The thing is, some percentage of your contacts will accidentally or knowingly grant permission for their contacts to go to Google. So by linking to that infrastructure Signal is making this problem worse, whether or not they actually facilitate the spying themselves.
I assume you're an FBI agent trying to encourage people to install your real cooler encrypted app that's not on the store and only available via sideloading.
Heh, nice one. Not that it's my area, but in case the above was not decodable as sarcasm to other readers, following the evidence-based / defense-in-depth strategies I'd personally recommend not using phones at all (far too little control in general) and instead recommend seeking out auditable (open source) software on actual machines you have a hope to control for secure communications. It's a deep rabbit hole with diminishing returns, though.
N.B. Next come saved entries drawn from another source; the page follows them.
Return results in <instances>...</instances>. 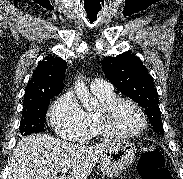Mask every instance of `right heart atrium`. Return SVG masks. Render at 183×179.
Listing matches in <instances>:
<instances>
[{"mask_svg": "<svg viewBox=\"0 0 183 179\" xmlns=\"http://www.w3.org/2000/svg\"><path fill=\"white\" fill-rule=\"evenodd\" d=\"M50 122L57 135L66 140L82 141L90 134L87 115L70 92L64 93L53 104Z\"/></svg>", "mask_w": 183, "mask_h": 179, "instance_id": "1", "label": "right heart atrium"}]
</instances>
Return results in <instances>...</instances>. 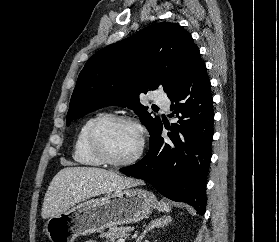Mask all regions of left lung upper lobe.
Returning a JSON list of instances; mask_svg holds the SVG:
<instances>
[{"mask_svg":"<svg viewBox=\"0 0 279 242\" xmlns=\"http://www.w3.org/2000/svg\"><path fill=\"white\" fill-rule=\"evenodd\" d=\"M198 51L190 33L170 22L151 25L99 50L79 74L67 125L88 112L117 105L134 110L152 136L161 120L151 117L139 95L158 87L169 95Z\"/></svg>","mask_w":279,"mask_h":242,"instance_id":"obj_1","label":"left lung upper lobe"}]
</instances>
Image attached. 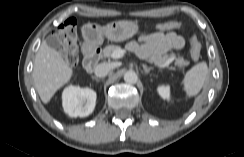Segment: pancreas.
<instances>
[{"label": "pancreas", "instance_id": "cf45deb5", "mask_svg": "<svg viewBox=\"0 0 244 157\" xmlns=\"http://www.w3.org/2000/svg\"><path fill=\"white\" fill-rule=\"evenodd\" d=\"M117 49H121L120 46L117 45H108L103 49V56L104 57H108L110 58L112 53L117 50ZM175 58L176 62L175 64L179 67H185L189 64V61L184 60L183 57H178L176 58L174 54H159V53H152L149 57V61L158 65V66H162L163 64H165L166 62L173 60Z\"/></svg>", "mask_w": 244, "mask_h": 157}]
</instances>
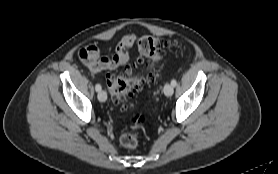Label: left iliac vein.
I'll list each match as a JSON object with an SVG mask.
<instances>
[{"mask_svg": "<svg viewBox=\"0 0 278 174\" xmlns=\"http://www.w3.org/2000/svg\"><path fill=\"white\" fill-rule=\"evenodd\" d=\"M174 92V89H173V86L169 83L165 84L164 86V94L167 96V97H170L172 96Z\"/></svg>", "mask_w": 278, "mask_h": 174, "instance_id": "1", "label": "left iliac vein"}]
</instances>
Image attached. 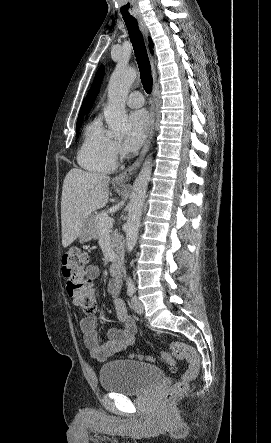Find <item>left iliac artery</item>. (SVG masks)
Returning a JSON list of instances; mask_svg holds the SVG:
<instances>
[{
    "label": "left iliac artery",
    "instance_id": "44dca946",
    "mask_svg": "<svg viewBox=\"0 0 271 443\" xmlns=\"http://www.w3.org/2000/svg\"><path fill=\"white\" fill-rule=\"evenodd\" d=\"M135 293V286L133 284H128L127 294L128 296H132Z\"/></svg>",
    "mask_w": 271,
    "mask_h": 443
}]
</instances>
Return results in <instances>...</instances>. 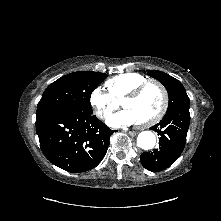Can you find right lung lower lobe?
Masks as SVG:
<instances>
[{"mask_svg":"<svg viewBox=\"0 0 221 221\" xmlns=\"http://www.w3.org/2000/svg\"><path fill=\"white\" fill-rule=\"evenodd\" d=\"M36 132L50 162L79 173L101 162L114 131L90 112L66 108L36 118Z\"/></svg>","mask_w":221,"mask_h":221,"instance_id":"obj_1","label":"right lung lower lobe"}]
</instances>
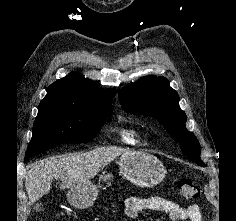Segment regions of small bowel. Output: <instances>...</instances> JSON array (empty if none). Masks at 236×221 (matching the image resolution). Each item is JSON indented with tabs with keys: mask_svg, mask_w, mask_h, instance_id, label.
<instances>
[{
	"mask_svg": "<svg viewBox=\"0 0 236 221\" xmlns=\"http://www.w3.org/2000/svg\"><path fill=\"white\" fill-rule=\"evenodd\" d=\"M146 211L167 213L171 221H202L201 209L198 204L182 207L171 200L158 196L127 198L123 221L139 219L140 215Z\"/></svg>",
	"mask_w": 236,
	"mask_h": 221,
	"instance_id": "small-bowel-1",
	"label": "small bowel"
}]
</instances>
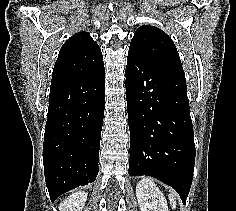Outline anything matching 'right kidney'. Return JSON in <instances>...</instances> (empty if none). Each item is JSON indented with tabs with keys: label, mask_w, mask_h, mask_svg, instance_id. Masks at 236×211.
<instances>
[{
	"label": "right kidney",
	"mask_w": 236,
	"mask_h": 211,
	"mask_svg": "<svg viewBox=\"0 0 236 211\" xmlns=\"http://www.w3.org/2000/svg\"><path fill=\"white\" fill-rule=\"evenodd\" d=\"M88 193L85 191L75 192L66 197L60 204V211H82L87 200Z\"/></svg>",
	"instance_id": "right-kidney-1"
}]
</instances>
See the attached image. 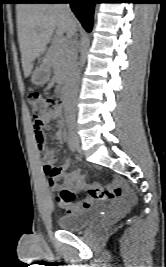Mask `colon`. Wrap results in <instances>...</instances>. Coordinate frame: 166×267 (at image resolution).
<instances>
[{
  "mask_svg": "<svg viewBox=\"0 0 166 267\" xmlns=\"http://www.w3.org/2000/svg\"><path fill=\"white\" fill-rule=\"evenodd\" d=\"M28 100L32 108L34 122L37 125L38 141L42 146L45 141L42 118L46 114L53 112L57 107V103L53 98L39 92H31L28 96ZM44 171L46 175L51 178L57 175L56 168L49 161L45 162ZM59 196L66 203H71L74 200V194L69 190H62Z\"/></svg>",
  "mask_w": 166,
  "mask_h": 267,
  "instance_id": "colon-1",
  "label": "colon"
}]
</instances>
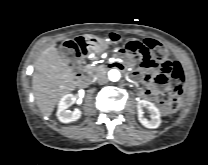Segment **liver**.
Instances as JSON below:
<instances>
[{
  "mask_svg": "<svg viewBox=\"0 0 208 165\" xmlns=\"http://www.w3.org/2000/svg\"><path fill=\"white\" fill-rule=\"evenodd\" d=\"M77 87L72 68L61 58L55 45L37 58L32 78L36 104L44 116H51L55 105Z\"/></svg>",
  "mask_w": 208,
  "mask_h": 165,
  "instance_id": "liver-1",
  "label": "liver"
}]
</instances>
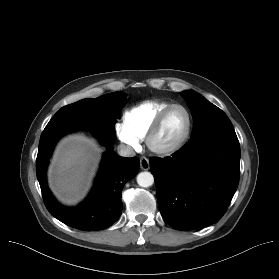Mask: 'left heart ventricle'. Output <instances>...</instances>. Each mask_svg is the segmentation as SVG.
Masks as SVG:
<instances>
[{"mask_svg": "<svg viewBox=\"0 0 279 279\" xmlns=\"http://www.w3.org/2000/svg\"><path fill=\"white\" fill-rule=\"evenodd\" d=\"M186 126L187 117L185 112L181 109H174L163 122L155 138V144L165 147L176 143L184 134Z\"/></svg>", "mask_w": 279, "mask_h": 279, "instance_id": "obj_1", "label": "left heart ventricle"}]
</instances>
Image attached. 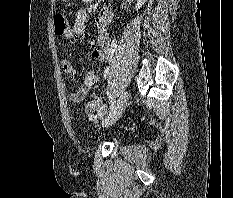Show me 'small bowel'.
Wrapping results in <instances>:
<instances>
[{"label": "small bowel", "mask_w": 233, "mask_h": 198, "mask_svg": "<svg viewBox=\"0 0 233 198\" xmlns=\"http://www.w3.org/2000/svg\"><path fill=\"white\" fill-rule=\"evenodd\" d=\"M84 4L91 0H82ZM113 19V11L110 7H103L95 18L98 29V40L92 55L99 62H108L112 51L111 39L107 33V26ZM88 20V13L85 6L79 8L74 14L73 26L68 27L62 35L69 43L75 44L82 41L85 37V24ZM62 70L69 78H75L77 70L68 59L62 60ZM99 75L96 71H88L83 80L81 88L69 95V100L74 103H80L84 100L90 88L99 82Z\"/></svg>", "instance_id": "obj_1"}]
</instances>
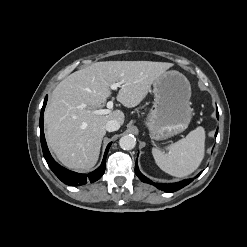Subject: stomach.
Instances as JSON below:
<instances>
[{"label":"stomach","instance_id":"0dacf381","mask_svg":"<svg viewBox=\"0 0 247 247\" xmlns=\"http://www.w3.org/2000/svg\"><path fill=\"white\" fill-rule=\"evenodd\" d=\"M154 103L146 126L154 140H164L187 129L191 118V86L175 70L165 71L153 83Z\"/></svg>","mask_w":247,"mask_h":247}]
</instances>
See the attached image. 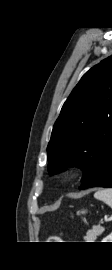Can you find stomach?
Returning a JSON list of instances; mask_svg holds the SVG:
<instances>
[{"mask_svg":"<svg viewBox=\"0 0 112 270\" xmlns=\"http://www.w3.org/2000/svg\"><path fill=\"white\" fill-rule=\"evenodd\" d=\"M82 213H83V214H85V213H86V211H85V210H83V211H82Z\"/></svg>","mask_w":112,"mask_h":270,"instance_id":"0dacf381","label":"stomach"}]
</instances>
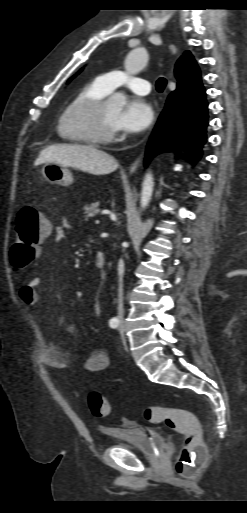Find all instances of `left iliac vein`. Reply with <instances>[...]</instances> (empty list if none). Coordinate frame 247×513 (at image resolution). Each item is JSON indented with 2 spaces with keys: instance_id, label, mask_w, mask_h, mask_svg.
I'll use <instances>...</instances> for the list:
<instances>
[{
  "instance_id": "obj_1",
  "label": "left iliac vein",
  "mask_w": 247,
  "mask_h": 513,
  "mask_svg": "<svg viewBox=\"0 0 247 513\" xmlns=\"http://www.w3.org/2000/svg\"><path fill=\"white\" fill-rule=\"evenodd\" d=\"M119 331H120L122 343L126 347L125 329H124V325L123 324L120 325Z\"/></svg>"
}]
</instances>
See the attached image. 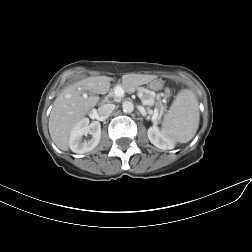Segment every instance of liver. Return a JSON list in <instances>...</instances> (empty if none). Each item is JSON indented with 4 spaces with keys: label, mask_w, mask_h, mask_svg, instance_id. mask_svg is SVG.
Returning a JSON list of instances; mask_svg holds the SVG:
<instances>
[{
    "label": "liver",
    "mask_w": 252,
    "mask_h": 252,
    "mask_svg": "<svg viewBox=\"0 0 252 252\" xmlns=\"http://www.w3.org/2000/svg\"><path fill=\"white\" fill-rule=\"evenodd\" d=\"M152 75L126 74L122 85L136 87L153 80ZM111 77L96 76L82 79L66 87L56 98L49 117V133L56 146L67 151L72 129L98 103L96 94H104Z\"/></svg>",
    "instance_id": "6515ba94"
}]
</instances>
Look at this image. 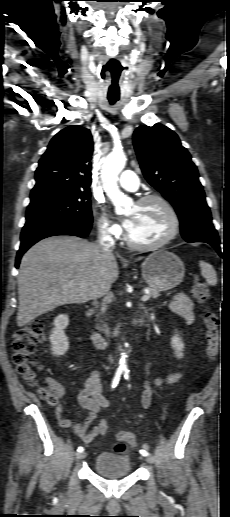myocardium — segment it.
Here are the masks:
<instances>
[{
    "label": "myocardium",
    "instance_id": "myocardium-1",
    "mask_svg": "<svg viewBox=\"0 0 230 517\" xmlns=\"http://www.w3.org/2000/svg\"><path fill=\"white\" fill-rule=\"evenodd\" d=\"M154 201L160 203L163 206V208L166 210V212L169 216V219H170L169 230L163 238H161L158 241L151 242V243H140V242L133 240V238L130 236V234L127 230L124 238H125L126 243L132 248H135L138 250L158 249V248H161V247L167 245L168 243H170L179 233L180 218H179L175 208L173 207V205L162 195H159V194L146 195V196L140 198L137 201L136 205L142 206L147 203L154 202Z\"/></svg>",
    "mask_w": 230,
    "mask_h": 517
}]
</instances>
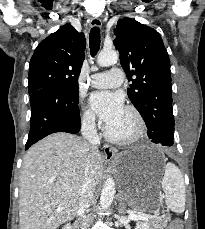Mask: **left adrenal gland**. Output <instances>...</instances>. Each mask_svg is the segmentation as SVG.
<instances>
[{"mask_svg": "<svg viewBox=\"0 0 205 229\" xmlns=\"http://www.w3.org/2000/svg\"><path fill=\"white\" fill-rule=\"evenodd\" d=\"M124 210H125L124 198H123V195L120 194V196H119V209H118V212L119 213H124Z\"/></svg>", "mask_w": 205, "mask_h": 229, "instance_id": "obj_1", "label": "left adrenal gland"}]
</instances>
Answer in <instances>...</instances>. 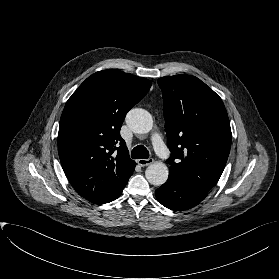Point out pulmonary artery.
<instances>
[{
    "mask_svg": "<svg viewBox=\"0 0 279 279\" xmlns=\"http://www.w3.org/2000/svg\"><path fill=\"white\" fill-rule=\"evenodd\" d=\"M152 146L156 153L164 160H168L171 157L169 149L166 147L159 135H155L151 139Z\"/></svg>",
    "mask_w": 279,
    "mask_h": 279,
    "instance_id": "obj_1",
    "label": "pulmonary artery"
}]
</instances>
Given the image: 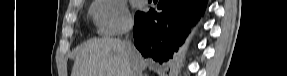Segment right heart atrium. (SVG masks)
<instances>
[{"instance_id": "right-heart-atrium-1", "label": "right heart atrium", "mask_w": 287, "mask_h": 76, "mask_svg": "<svg viewBox=\"0 0 287 76\" xmlns=\"http://www.w3.org/2000/svg\"><path fill=\"white\" fill-rule=\"evenodd\" d=\"M92 13L100 32L107 36L127 31L132 23L129 10L122 0H97Z\"/></svg>"}]
</instances>
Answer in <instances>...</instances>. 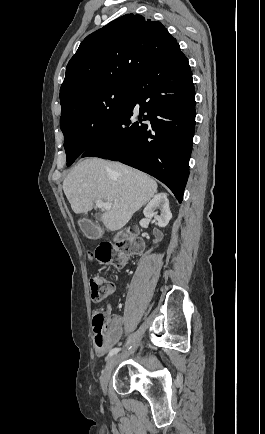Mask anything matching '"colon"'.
<instances>
[{
	"instance_id": "5ec220e1",
	"label": "colon",
	"mask_w": 265,
	"mask_h": 434,
	"mask_svg": "<svg viewBox=\"0 0 265 434\" xmlns=\"http://www.w3.org/2000/svg\"><path fill=\"white\" fill-rule=\"evenodd\" d=\"M89 260L99 262L103 265L111 264L116 270L122 268L124 264V256L121 253L113 255L110 246L103 247L98 252H91ZM90 298L93 303H101L102 301L113 296L115 292V284L102 276H92L89 280ZM93 325L90 329L92 335H96L97 345L103 346V334L107 328L106 317L99 309L93 312L91 317Z\"/></svg>"
}]
</instances>
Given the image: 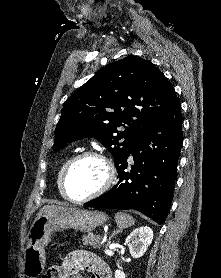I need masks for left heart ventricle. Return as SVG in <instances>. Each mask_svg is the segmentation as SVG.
Returning a JSON list of instances; mask_svg holds the SVG:
<instances>
[{
	"instance_id": "obj_1",
	"label": "left heart ventricle",
	"mask_w": 221,
	"mask_h": 278,
	"mask_svg": "<svg viewBox=\"0 0 221 278\" xmlns=\"http://www.w3.org/2000/svg\"><path fill=\"white\" fill-rule=\"evenodd\" d=\"M105 169L96 158L87 157L75 162L67 176V192L73 199H81L94 192L104 181Z\"/></svg>"
}]
</instances>
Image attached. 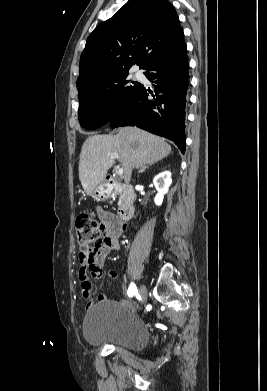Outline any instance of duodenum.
Listing matches in <instances>:
<instances>
[{
	"instance_id": "410a0bca",
	"label": "duodenum",
	"mask_w": 267,
	"mask_h": 391,
	"mask_svg": "<svg viewBox=\"0 0 267 391\" xmlns=\"http://www.w3.org/2000/svg\"><path fill=\"white\" fill-rule=\"evenodd\" d=\"M107 182L112 191L120 193L123 197V201L118 212L119 219L121 221L131 219L135 212L134 203L136 200V195L133 189L127 185L118 183L112 177H108Z\"/></svg>"
}]
</instances>
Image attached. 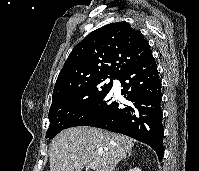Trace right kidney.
<instances>
[{"label":"right kidney","instance_id":"right-kidney-1","mask_svg":"<svg viewBox=\"0 0 199 171\" xmlns=\"http://www.w3.org/2000/svg\"><path fill=\"white\" fill-rule=\"evenodd\" d=\"M129 171H141V169L135 167V168H133V169H130Z\"/></svg>","mask_w":199,"mask_h":171}]
</instances>
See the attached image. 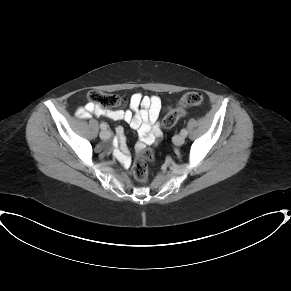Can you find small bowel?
Instances as JSON below:
<instances>
[{
	"mask_svg": "<svg viewBox=\"0 0 291 291\" xmlns=\"http://www.w3.org/2000/svg\"><path fill=\"white\" fill-rule=\"evenodd\" d=\"M162 109V103L157 96H143L141 93H135L130 98V109L127 110H100L91 104H86L77 109L76 115L81 118H87L94 114L97 116H107L111 120H122L130 125L131 128L138 131L140 142L136 144L137 149L154 142V139L161 135V127L158 122ZM118 133H122V128H118ZM120 146L121 151L116 152L119 160L126 168L130 166V152L123 138L114 145Z\"/></svg>",
	"mask_w": 291,
	"mask_h": 291,
	"instance_id": "small-bowel-1",
	"label": "small bowel"
}]
</instances>
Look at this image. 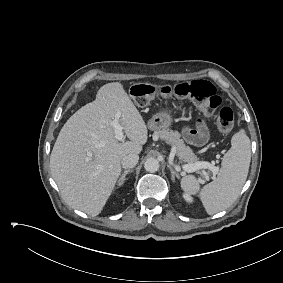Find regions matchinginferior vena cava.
<instances>
[{"instance_id": "inferior-vena-cava-1", "label": "inferior vena cava", "mask_w": 283, "mask_h": 283, "mask_svg": "<svg viewBox=\"0 0 283 283\" xmlns=\"http://www.w3.org/2000/svg\"><path fill=\"white\" fill-rule=\"evenodd\" d=\"M138 160H139V155L136 153H131L122 158L121 164L123 168L129 169L135 167Z\"/></svg>"}]
</instances>
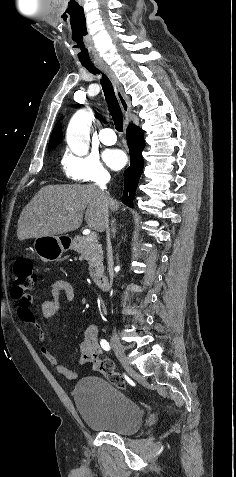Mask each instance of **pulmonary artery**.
Here are the masks:
<instances>
[{"label": "pulmonary artery", "instance_id": "e3ab8cb5", "mask_svg": "<svg viewBox=\"0 0 236 477\" xmlns=\"http://www.w3.org/2000/svg\"><path fill=\"white\" fill-rule=\"evenodd\" d=\"M99 138L105 145L115 144L117 138L115 132L111 128H103L99 131Z\"/></svg>", "mask_w": 236, "mask_h": 477}]
</instances>
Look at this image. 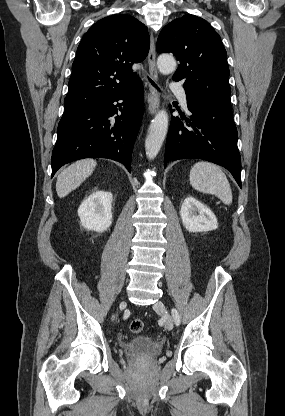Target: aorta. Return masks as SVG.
<instances>
[{"instance_id":"obj_1","label":"aorta","mask_w":285,"mask_h":416,"mask_svg":"<svg viewBox=\"0 0 285 416\" xmlns=\"http://www.w3.org/2000/svg\"><path fill=\"white\" fill-rule=\"evenodd\" d=\"M157 66L162 74H170L176 69V61L171 55H160ZM168 130V114L165 110L159 111L152 120L145 140L147 157L154 159L159 153Z\"/></svg>"}]
</instances>
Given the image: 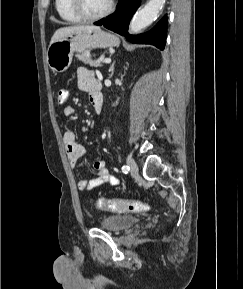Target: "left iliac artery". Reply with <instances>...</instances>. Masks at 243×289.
Here are the masks:
<instances>
[{
	"label": "left iliac artery",
	"instance_id": "44dca946",
	"mask_svg": "<svg viewBox=\"0 0 243 289\" xmlns=\"http://www.w3.org/2000/svg\"><path fill=\"white\" fill-rule=\"evenodd\" d=\"M130 170L129 166H122V172L127 173Z\"/></svg>",
	"mask_w": 243,
	"mask_h": 289
}]
</instances>
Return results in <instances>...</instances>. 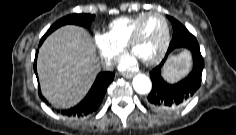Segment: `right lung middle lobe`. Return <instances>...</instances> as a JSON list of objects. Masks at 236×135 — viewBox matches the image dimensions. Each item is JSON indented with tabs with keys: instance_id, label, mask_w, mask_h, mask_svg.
<instances>
[{
	"instance_id": "right-lung-middle-lobe-1",
	"label": "right lung middle lobe",
	"mask_w": 236,
	"mask_h": 135,
	"mask_svg": "<svg viewBox=\"0 0 236 135\" xmlns=\"http://www.w3.org/2000/svg\"><path fill=\"white\" fill-rule=\"evenodd\" d=\"M95 15L91 14H72L68 15L66 17H63L62 19L55 22L49 30L46 32L44 37H47L51 32H53L55 29L59 28L62 25L65 24H76L84 27H89L92 21L94 20Z\"/></svg>"
}]
</instances>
It's definitely tin-foil-hat level. Obviously if you're a spy you're gonna have to have next level stuff, most of us aren't Jason Bourne, even we'd like to think we are.
There are a lot of bad actors in the security space. DDG, for example. Companies like perimeter 81 I don't trust based solely on the fact that Israel regularly and frequently acts nefariously. Bitlocker replaces good drive encryption you control with something that can be unlocked by authorities. Plenty of PRISM compromised companies offer security...
sms and email are insecure-by-default protocols. Gmail/imessage extend them which necessarily will create vendor-lock in when the extension relies on some centralized service, the extensions are private, and the implementations are closed source.
Matrix fixes this, but only in the sense that they replace the whole protocol without reverse compatibility.
This comment is especially true for the majority of the VPN companies plaguing YouTube ads/sponsorships right now. It's interesting they've all pivoted more towards "get netflix content from any country" than security, and also interesting that none of the streaming services have gone after them for doing so.
Most of the people in charge, only care about what state the "bad"/"good" actors are from, so preferably, "our guys" should be able to do everything, and "theirs" nothing.